I have a shell script
find . -name "*.java" -print0 | xargs -0 grep -Lz 'regular_expression'
which outputs file names not matching the regexp in this way:
file1.java
file2.java
...
The way I understand, it works as follows: find
find needed files and concatenate their names with \0
. Then xargs
split the output of find
with \0
and feeds them to grep
one-by-one.
Then I wanted to add one more stage and get only basename
of the files. I modified the script:
find . -name "*.java" -print0 | xargs -0 grep -LzZ 'regular_expression' | xargs -0 basename
but got an error. I started investigating and made an temporary output:
find . -name "*.java" -print0 | xargs -0 grep -LzZ 'regular_expression' | xargs -0 echo basename
and got this:
basename ./file1.java ./file2.java ./subdir/file1.java ./subdir/file2.java
So, the filenames were not split by \0
. I can't get why they are split in case of xargs
used with grep
and not split in xargs
with basename
.
I got a workaround by using -n1
in the latter xargs
. But still I don't understand why I needed it (given I didn't use in in the xargs
with grep
) and what this parameter does.
Hope you can explain to me what -n1
does and why I needed it in the latter usage and didn't need it in the former with grep
.
The filenames were split by \0
. The difference is in the commands you're using. xargs
normally takes its standard input, breaks it into a list (here, by splitting on NUL), and then passes that list as extra arguments to your command. So when you do this:
find . -name "*.java" -print0 | xargs -0 grep -Lz 'regular_expression'
What actually runs is this:
grep -Lz 'regular_expression' file1.java file2.java file3.java...
Here, the -z
doesn't matter because it only affects how grep
reads stdin, and you're not sending anything to its stdin.

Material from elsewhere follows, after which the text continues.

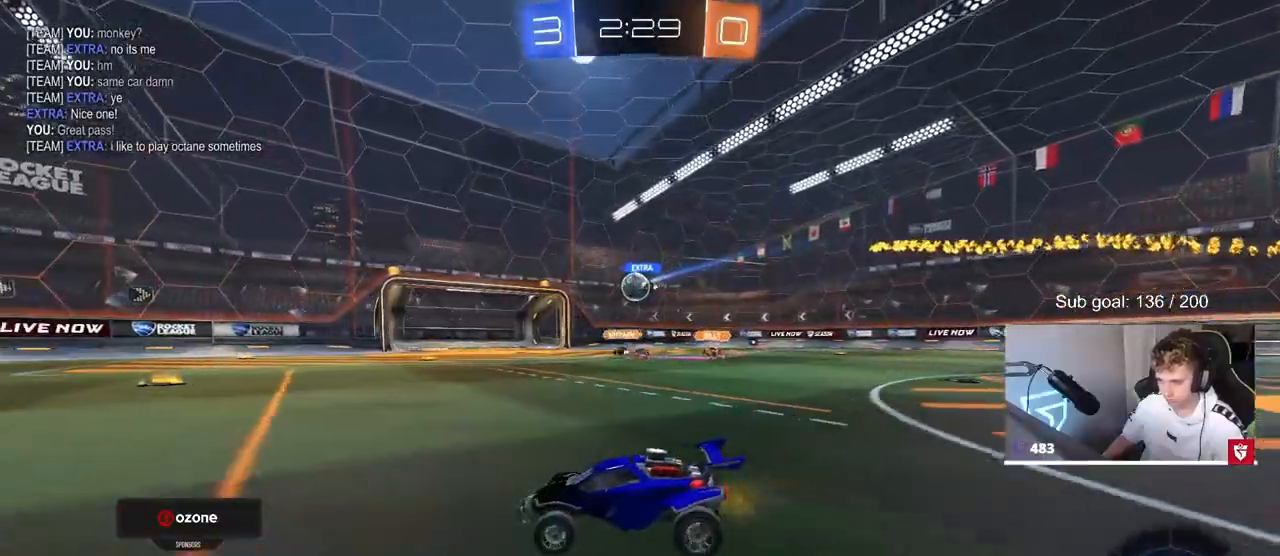
{"keys": ["a", "w"], "mouse": [], "events": [[267, "a", "down"]]}
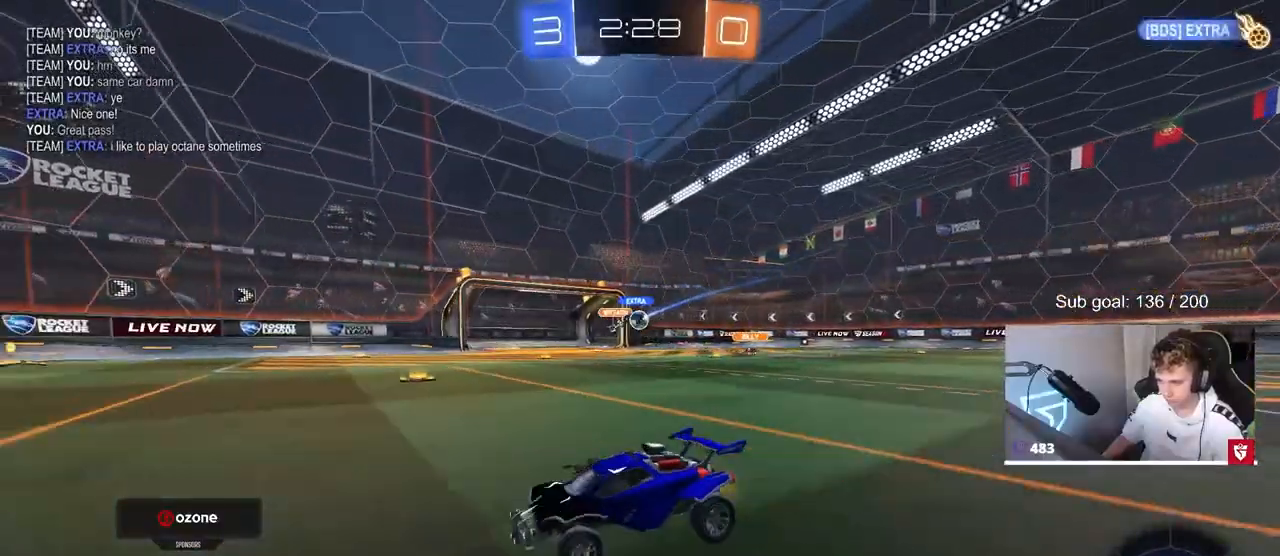
{"keys": ["w"], "mouse": ["left"], "events": [[33, "a", "up"], [33, "mouse_left", "down"], [183, "a", "down"], [367, "a", "up"]]}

So, when you add another xargs
that runs basename
, you get this:
basename file1.java file2.java file3.java...
But while grep
will take any number of filename arguments, basename
only takes one and ignores the others.
That's where -n 1
comes in: it tells xargs
to break its list of arguments into chunks (of 1), and run the command multiple times. So what runs now is:
basename file1.java
basename file2.java
basename file3.java
...
And all the output is concatenated together onto stdout.